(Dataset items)

= = = = = = =

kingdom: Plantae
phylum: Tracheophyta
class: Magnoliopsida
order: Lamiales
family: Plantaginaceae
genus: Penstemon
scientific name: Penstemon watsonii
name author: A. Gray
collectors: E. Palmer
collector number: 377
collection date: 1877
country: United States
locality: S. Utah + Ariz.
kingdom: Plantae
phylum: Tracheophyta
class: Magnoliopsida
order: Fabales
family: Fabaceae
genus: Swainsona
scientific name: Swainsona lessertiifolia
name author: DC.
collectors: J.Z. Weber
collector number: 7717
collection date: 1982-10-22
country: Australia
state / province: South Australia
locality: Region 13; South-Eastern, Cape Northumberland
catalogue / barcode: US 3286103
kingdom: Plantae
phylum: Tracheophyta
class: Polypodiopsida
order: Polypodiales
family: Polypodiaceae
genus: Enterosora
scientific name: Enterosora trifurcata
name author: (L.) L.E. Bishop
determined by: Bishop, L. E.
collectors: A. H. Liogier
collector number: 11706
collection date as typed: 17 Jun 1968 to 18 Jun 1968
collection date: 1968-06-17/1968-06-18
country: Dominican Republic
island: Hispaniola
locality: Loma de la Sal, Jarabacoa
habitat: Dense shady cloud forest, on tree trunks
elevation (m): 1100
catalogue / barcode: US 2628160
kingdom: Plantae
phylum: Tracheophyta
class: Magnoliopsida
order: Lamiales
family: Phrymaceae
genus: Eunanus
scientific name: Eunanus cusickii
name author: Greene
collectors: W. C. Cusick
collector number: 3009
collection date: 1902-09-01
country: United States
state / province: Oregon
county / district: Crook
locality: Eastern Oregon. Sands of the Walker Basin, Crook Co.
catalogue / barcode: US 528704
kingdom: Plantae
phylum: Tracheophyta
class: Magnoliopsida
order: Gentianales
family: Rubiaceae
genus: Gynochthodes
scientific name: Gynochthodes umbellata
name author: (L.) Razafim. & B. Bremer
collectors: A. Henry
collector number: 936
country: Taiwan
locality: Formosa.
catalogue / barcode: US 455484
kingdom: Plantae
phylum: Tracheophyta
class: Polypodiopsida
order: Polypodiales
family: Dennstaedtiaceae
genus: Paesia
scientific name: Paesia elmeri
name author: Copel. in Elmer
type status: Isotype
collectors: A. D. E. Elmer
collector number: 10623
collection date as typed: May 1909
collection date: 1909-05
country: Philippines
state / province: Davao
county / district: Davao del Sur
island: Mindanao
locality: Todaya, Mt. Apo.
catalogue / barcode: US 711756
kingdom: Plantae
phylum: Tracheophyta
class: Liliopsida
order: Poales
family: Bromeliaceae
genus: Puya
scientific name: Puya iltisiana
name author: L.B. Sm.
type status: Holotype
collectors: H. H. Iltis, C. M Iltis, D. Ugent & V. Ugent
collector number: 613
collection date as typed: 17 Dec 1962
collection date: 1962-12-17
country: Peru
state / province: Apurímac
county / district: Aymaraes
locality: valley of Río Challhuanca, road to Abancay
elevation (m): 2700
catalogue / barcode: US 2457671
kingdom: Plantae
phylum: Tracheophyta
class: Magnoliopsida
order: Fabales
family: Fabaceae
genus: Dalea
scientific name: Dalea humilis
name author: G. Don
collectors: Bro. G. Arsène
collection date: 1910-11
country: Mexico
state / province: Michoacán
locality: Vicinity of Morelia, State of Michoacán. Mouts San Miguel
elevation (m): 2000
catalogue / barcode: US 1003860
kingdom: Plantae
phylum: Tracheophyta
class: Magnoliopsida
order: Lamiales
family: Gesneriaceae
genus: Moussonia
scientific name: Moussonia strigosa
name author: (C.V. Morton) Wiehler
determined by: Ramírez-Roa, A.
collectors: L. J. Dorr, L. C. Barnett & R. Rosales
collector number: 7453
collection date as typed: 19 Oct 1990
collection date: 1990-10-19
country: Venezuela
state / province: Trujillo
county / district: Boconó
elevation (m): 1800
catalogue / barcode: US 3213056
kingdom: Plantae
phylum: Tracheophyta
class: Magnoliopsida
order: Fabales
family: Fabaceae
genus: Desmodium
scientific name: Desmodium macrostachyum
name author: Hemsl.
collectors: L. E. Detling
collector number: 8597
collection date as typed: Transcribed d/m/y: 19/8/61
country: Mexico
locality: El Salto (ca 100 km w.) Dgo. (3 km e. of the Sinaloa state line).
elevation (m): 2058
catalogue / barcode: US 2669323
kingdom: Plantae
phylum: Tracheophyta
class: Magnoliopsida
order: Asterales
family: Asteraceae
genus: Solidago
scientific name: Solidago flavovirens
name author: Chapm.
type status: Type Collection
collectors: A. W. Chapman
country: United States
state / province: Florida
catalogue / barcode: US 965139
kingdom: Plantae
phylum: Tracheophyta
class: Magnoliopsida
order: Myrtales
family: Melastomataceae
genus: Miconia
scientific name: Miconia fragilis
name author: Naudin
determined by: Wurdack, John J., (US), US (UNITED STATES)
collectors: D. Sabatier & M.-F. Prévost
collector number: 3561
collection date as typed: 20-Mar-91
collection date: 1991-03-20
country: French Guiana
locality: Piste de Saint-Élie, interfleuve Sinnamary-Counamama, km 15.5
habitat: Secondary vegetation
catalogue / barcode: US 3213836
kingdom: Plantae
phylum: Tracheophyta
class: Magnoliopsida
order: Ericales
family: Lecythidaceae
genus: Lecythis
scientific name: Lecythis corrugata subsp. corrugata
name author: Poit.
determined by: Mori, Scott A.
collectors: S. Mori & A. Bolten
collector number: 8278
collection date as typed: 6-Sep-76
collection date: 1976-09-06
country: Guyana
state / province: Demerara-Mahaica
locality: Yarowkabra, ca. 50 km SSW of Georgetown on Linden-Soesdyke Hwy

= = = = = = =

Copy out every line of the natural history specimen entries above precisely as it appears.

§ **Correct output**:
kingdom: Plantae
phylum: Tracheophyta
class: Magnoliopsida
order: Lamiales
family: Plantaginaceae
genus: Penstemon
scientific name: Penstemon watsonii
name author: A. Gray
collectors: E. Palmer
collector number: 377
collection date: 1877
country: United States
locality: S. Utah + Ariz.
kingdom: Plantae
phylum: Tracheophyta
class: Magnoliopsida
order: Fabales
family: Fabaceae
genus: Swainsona
scientific name: Swainsona lessertiifolia
name author: DC.
collectors: J.Z. Weber
collector number: 7717
collection date: 1982-10-22
country: Australia
state / province: South Australia
locality: Region 13; South-Eastern, Cape Northumberland
catalogue / barcode: US 3286103
kingdom: Plantae
phylum: Tracheophyta
class: Polypodiopsida
order: Polypodiales
family: Polypodiaceae
genus: Enterosora
scientific name: Enterosora trifurcata
name author: (L.) L.E. Bishop
determined by: Bishop, L. E.
collectors: A. H. Liogier
collector number: 11706
collection date as typed: 17 Jun 1968 to 18 Jun 1968
collection date: 1968-06-17/1968-06-18
country: Dominican Republic
island: Hispaniola
locality: Loma de la Sal, Jarabacoa
habitat: Dense shady cloud forest, on tree trunks
elevation (m): 1100
catalogue / barcode: US 2628160
kingdom: Plantae
phylum: Tracheophyta
class: Magnoliopsida
order: Lamiales
family: Phrymaceae
genus: Eunanus
scientific name: Eunanus cusickii
name author: Greene
collectors: W. C. Cusick
collector number: 3009
collection date: 1902-09-01
country: United States
state / province: Oregon
county / district: Crook
locality: Eastern Oregon. Sands of the Walker Basin, Crook Co.
catalogue / barcode: US 528704
kingdom: Plantae
phylum: Tracheophyta
class: Magnoliopsida
order: Gentianales
family: Rubiaceae
genus: Gynochthodes
scientific name: Gynochthodes umbellata
name author: (L.) Razafim. & B. Bremer
collectors: A. Henry
collector number: 936
country: Taiwan
locality: Formosa.
catalogue / barcode: US 455484
kingdom: Plantae
phylum: Tracheophyta
class: Polypodiopsida
order: Polypodiales
family: Dennstaedtiaceae
genus: Paesia
scientific name: Paesia elmeri
name author: Copel. in Elmer
type status: Isotype
collectors: A. D. E. Elmer
collector number: 10623
collection date as typed: May 1909
collection date: 1909-05
country: Philippines
state / province: Davao
county / district: Davao del Sur
island: Mindanao
locality: Todaya, Mt. Apo.
catalogue / barcode: US 711756
kingdom: Plantae
phylum: Tracheophyta
class: Liliopsida
order: Poales
family: Bromeliaceae
genus: Puya
scientific name: Puya iltisiana
name author: L.B. Sm.
type status: Holotype
collectors: H. H. Iltis, C. M Iltis, D. Ugent & V. Ugent
collector number: 613
collection date as typed: 17 Dec 1962
collection date: 1962-12-17
country: Peru
state / province: Apurímac
county / district: Aymaraes
locality: valley of Río Challhuanca, road to Abancay
elevation (m): 2700
catalogue / barcode: US 2457671
kingdom: Plantae
phylum: Tracheophyta
class: Magnoliopsida
order: Fabales
family: Fabaceae
genus: Dalea
scientific name: Dalea humilis
name author: G. Don
collectors: Bro. G. Arsène
collection date: 1910-11
country: Mexico
state / province: Michoacán
locality: Vicinity of Morelia, State of Michoacán. Mouts San Miguel
elevation (m): 2000
catalogue / barcode: US 1003860
kingdom: Plantae
phylum: Tracheophyta
class: Magnoliopsida
order: Lamiales
family: Gesneriaceae
genus: Moussonia
scientific name: Moussonia strigosa
name author: (C.V. Morton) Wiehler
determined by: Ramírez-Roa, A.
collectors: L. J. Dorr, L. C. Barnett & R. Rosales
collector number: 7453
collection date as typed: 19 Oct 1990
collection date: 1990-10-19
country: Venezuela
state / province: Trujillo
county / district: Boconó
elevation (m): 1800
catalogue / barcode: US 3213056
kingdom: Plantae
phylum: Tracheophyta
class: Magnoliopsida
order: Fabales
family: Fabaceae
genus: Desmodium
scientific name: Desmodium macrostachyum
name author: Hemsl.
collectors: L. E. Detling
collector number: 8597
collection date as typed: Transcribed d/m/y: 19/8/61
country: Mexico
locality: El Salto (ca 100 km w.) Dgo. (3 km e. of the Sinaloa state line).
elevation (m): 2058
catalogue / barcode: US 2669323
kingdom: Plantae
phylum: Tracheophyta
class: Magnoliopsida
order: Asterales
family: Asteraceae
genus: Solidago
scientific name: Solidago flavovirens
name author: Chapm.
type status: Type Collection
collectors: A. W. Chapman
country: United States
state / province: Florida
catalogue / barcode: US 965139
kingdom: Plantae
phylum: Tracheophyta
class: Magnoliopsida
order: Myrtales
family: Melastomataceae
genus: Miconia
scientific name: Miconia fragilis
name author: Naudin
determined by: Wurdack, John J., (US), US (UNITED STATES)
collectors: D. Sabatier & M.-F. Prévost
collector number: 3561
collection date as typed: 20-Mar-91
collection date: 1991-03-20
country: French Guiana
locality: Piste de Saint-Élie, interfleuve Sinnamary-Counamama, km 15.5
habitat: Secondary vegetation
catalogue / barcode: US 3213836
kingdom: Plantae
phylum: Tracheophyta
class: Magnoliopsida
order: Ericales
family: Lecythidaceae
genus: Lecythis
scientific name: Lecythis corrugata subsp. corrugata
name author: Poit.
determined by: Mori, Scott A.
collectors: S. Mori & A. Bolten
collector number: 8278
collection date as typed: 6-Sep-76
collection date: 1976-09-06
country: Guyana
state / province: Demerara-Mahaica
locality: Yarowkabra, ca. 50 km SSW of Georgetown on Linden-Soesdyke Hwy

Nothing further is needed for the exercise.